BEGIN PROVIDED ENTRIES

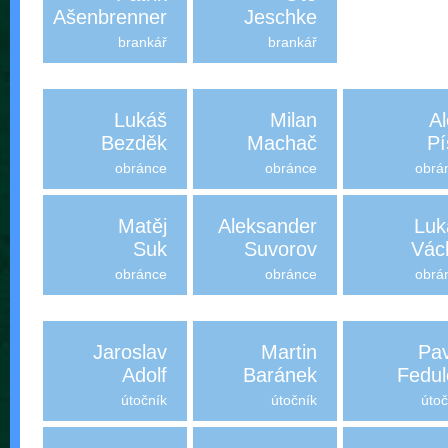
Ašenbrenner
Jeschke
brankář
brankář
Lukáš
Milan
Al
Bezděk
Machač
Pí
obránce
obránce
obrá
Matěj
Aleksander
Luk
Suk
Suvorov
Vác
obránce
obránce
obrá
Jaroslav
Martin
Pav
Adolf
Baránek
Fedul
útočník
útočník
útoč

END PROVIDED ENTRIES

*INSTRUCTIONS FOR THE TASK*
Copy the records exactly. Skip the images.

*REPLY*
Ašenbrenner
Jeschke
brankář
brankář
Lukáš
Milan
Al
Bezděk
Machač
Pí
obránce
obránce
obrá
Matěj
Aleksander
Luk
Suk
Suvorov
Vác
obránce
obránce
obrá
Jaroslav
Martin
Pav
Adolf
Baránek
Fedul
útočník
útočník
útoč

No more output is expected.